## [WHAT TO WORK ON]
Images excluded, reproduce each line of the records exactly as it stands.
───── EXCERPTED RECORDS
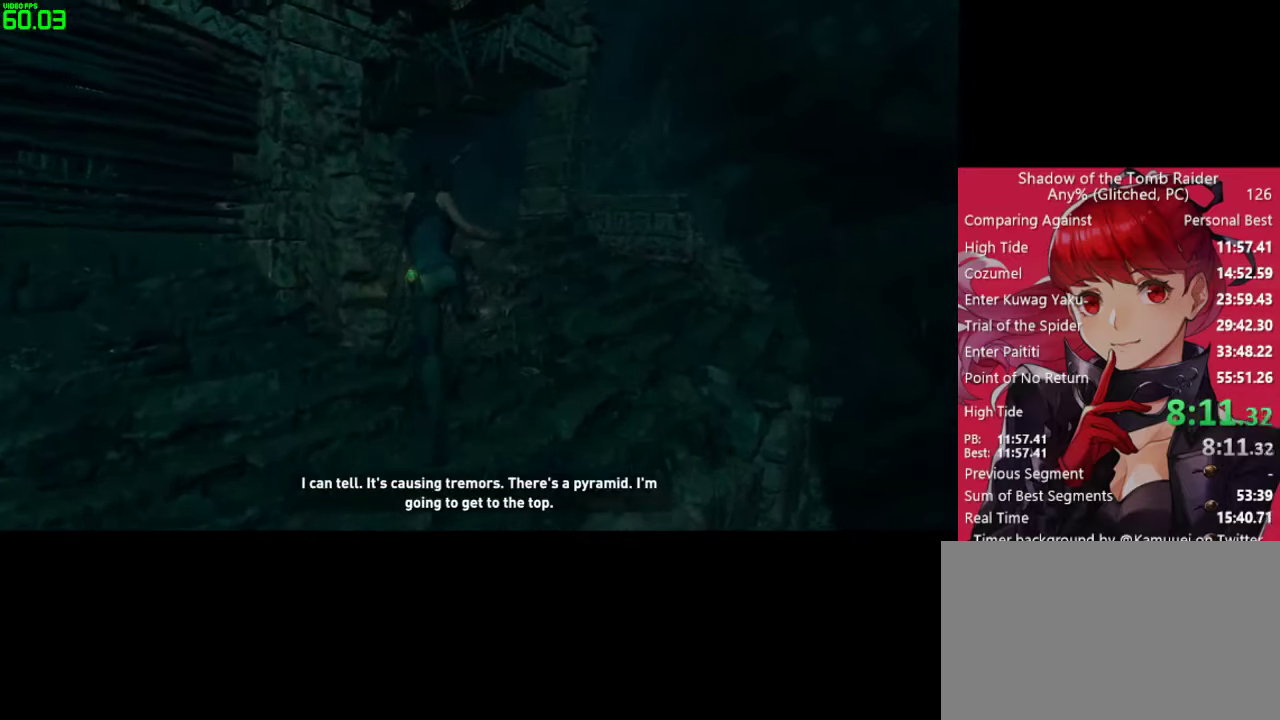
{"keys": ["w"], "mouse": [], "mouse_move": "still", "events": [[66, "space", "down"], [116, "space", "up"], [250, "space", "down"], [300, "space", "up"], [433, "space", "down"], [483, "space", "up"]]}
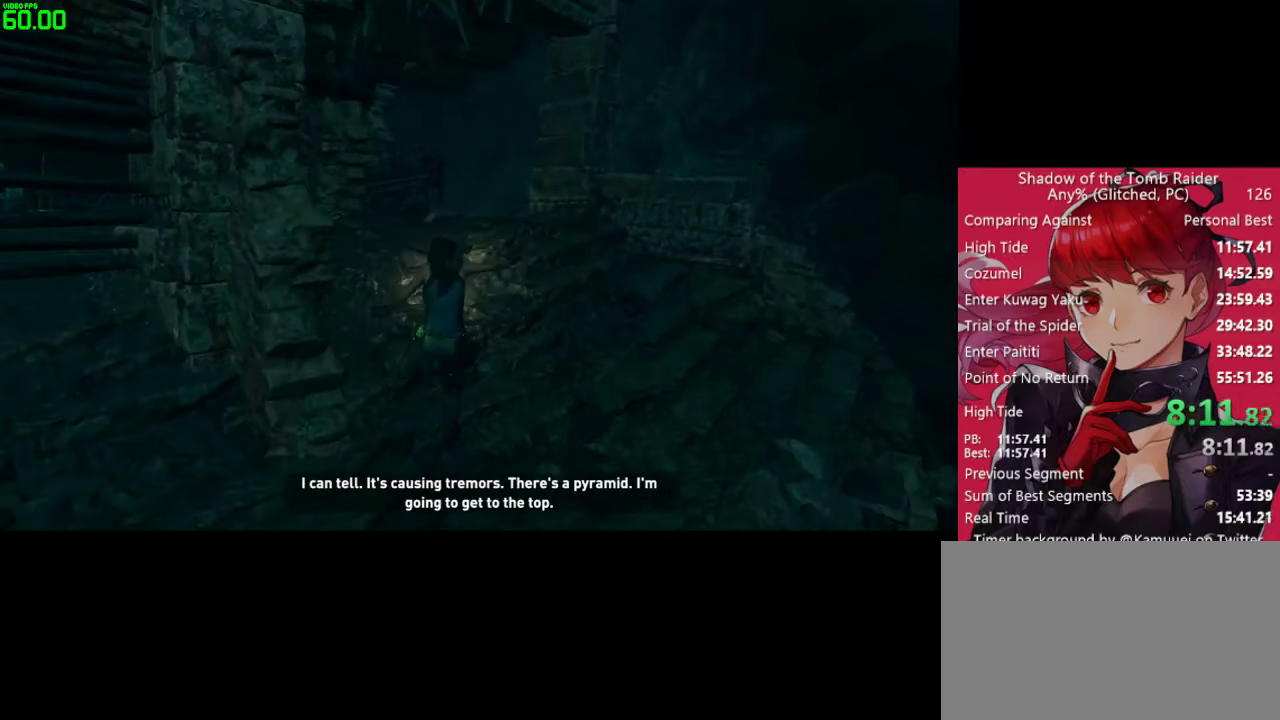
{"keys": ["space", "w"], "mouse": [], "mouse_move": "down", "events": [[133, "space", "down"], [166, "space", "up"], [266, "space", "down"], [366, "space", "up"], [450, "space", "down"]]}
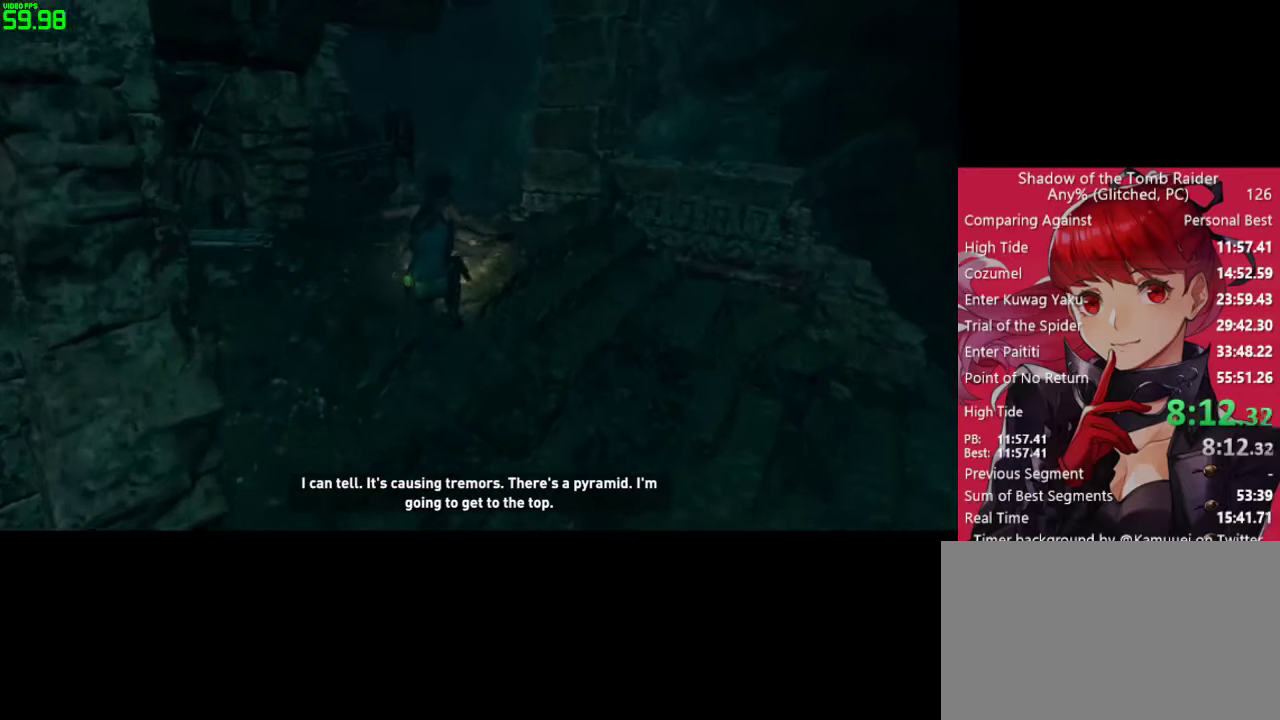
{"keys": ["w"], "mouse": [], "mouse_move": "still", "events": [[50, "space", "up"], [150, "space", "down"], [233, "space", "up"], [383, "space", "down"], [416, "space", "up"]]}
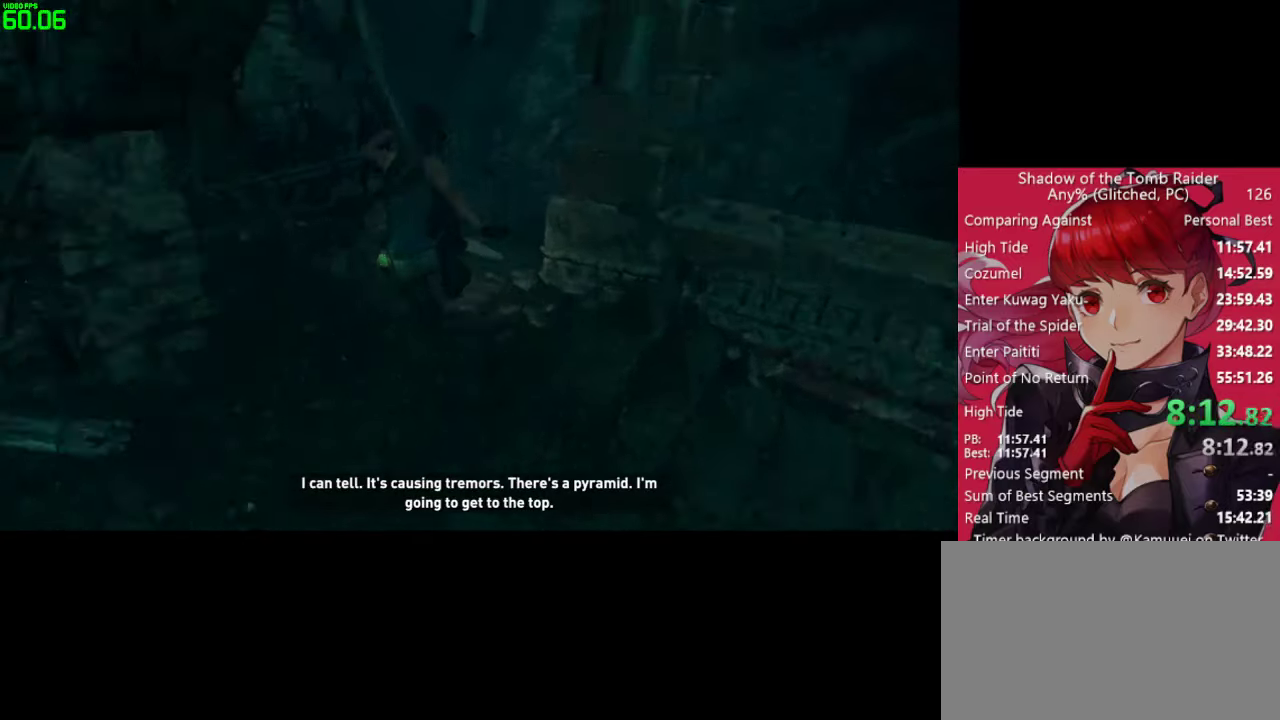
{"keys": ["w"], "mouse": [], "mouse_move": "still", "events": [[16, "space", "down"], [116, "space", "up"], [250, "space", "down"], [300, "space", "up"], [433, "space", "down"], [483, "space", "up"]]}
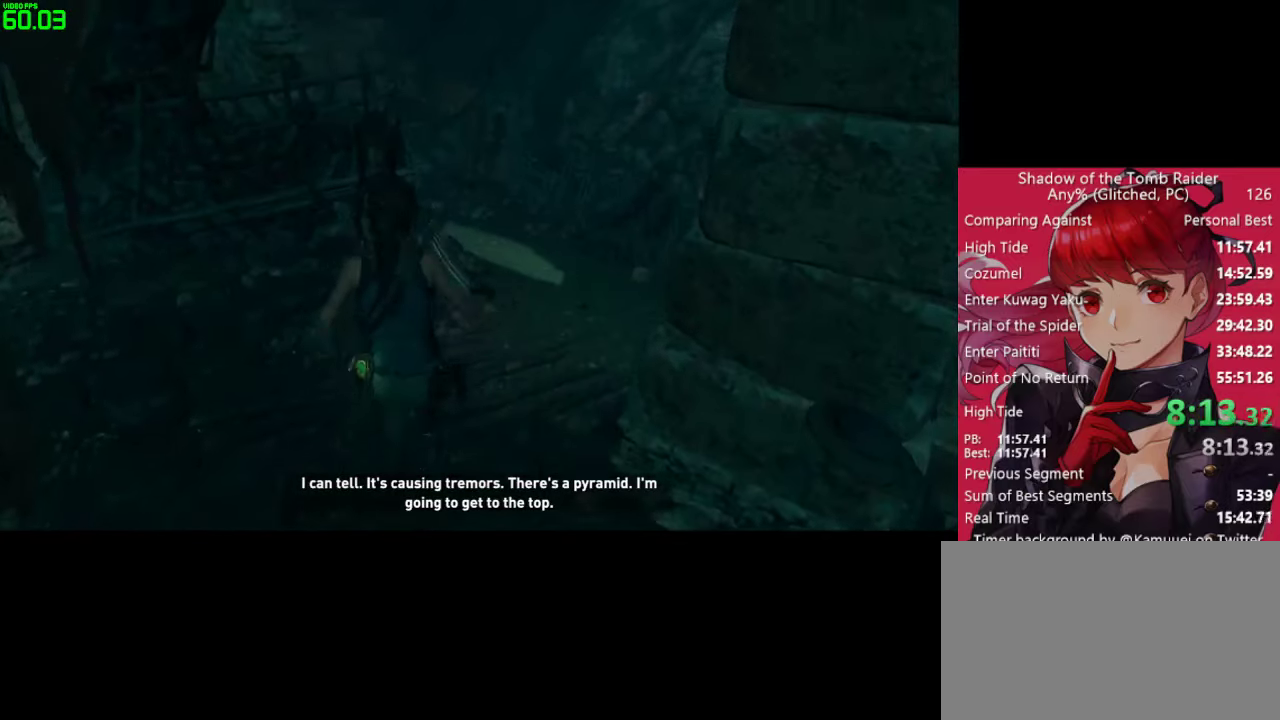
{"keys": ["w"], "mouse": [], "mouse_move": "still", "events": [[133, "space", "down"], [216, "space", "up"], [366, "space", "down"], [450, "space", "up"]]}
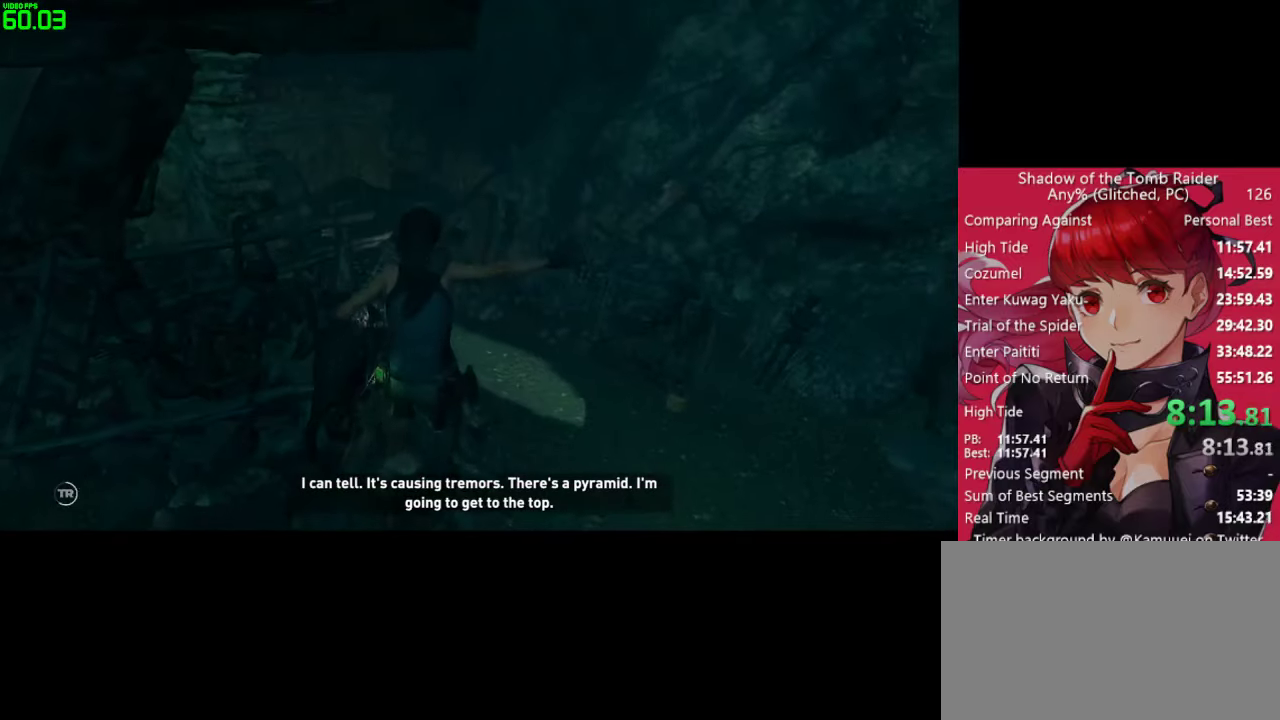
{"keys": ["w"], "mouse": [], "mouse_move": "left", "events": [[100, "space", "down"], [183, "space", "up"], [283, "space", "down"], [383, "space", "up"]]}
──────────
## [SOLUTION FOR THIS PROBLEM]
{"keys": ["w"], "mouse": [], "mouse_move": "still", "events": [[66, "space", "down"], [116, "space", "up"], [250, "space", "down"], [300, "space", "up"], [433, "space", "down"], [483, "space", "up"]]}
{"keys": ["space", "w"], "mouse": [], "mouse_move": "down", "events": [[133, "space", "down"], [166, "space", "up"], [266, "space", "down"], [366, "space", "up"], [450, "space", "down"]]}
{"keys": ["w"], "mouse": [], "mouse_move": "still", "events": [[50, "space", "up"], [150, "space", "down"], [233, "space", "up"], [383, "space", "down"], [416, "space", "up"]]}
{"keys": ["w"], "mouse": [], "mouse_move": "still", "events": [[16, "space", "down"], [116, "space", "up"], [250, "space", "down"], [300, "space", "up"], [433, "space", "down"], [483, "space", "up"]]}
{"keys": ["w"], "mouse": [], "mouse_move": "still", "events": [[133, "space", "down"], [216, "space", "up"], [366, "space", "down"], [450, "space", "up"]]}
{"keys": ["w"], "mouse": [], "mouse_move": "left", "events": [[100, "space", "down"], [183, "space", "up"], [283, "space", "down"], [383, "space", "up"]]}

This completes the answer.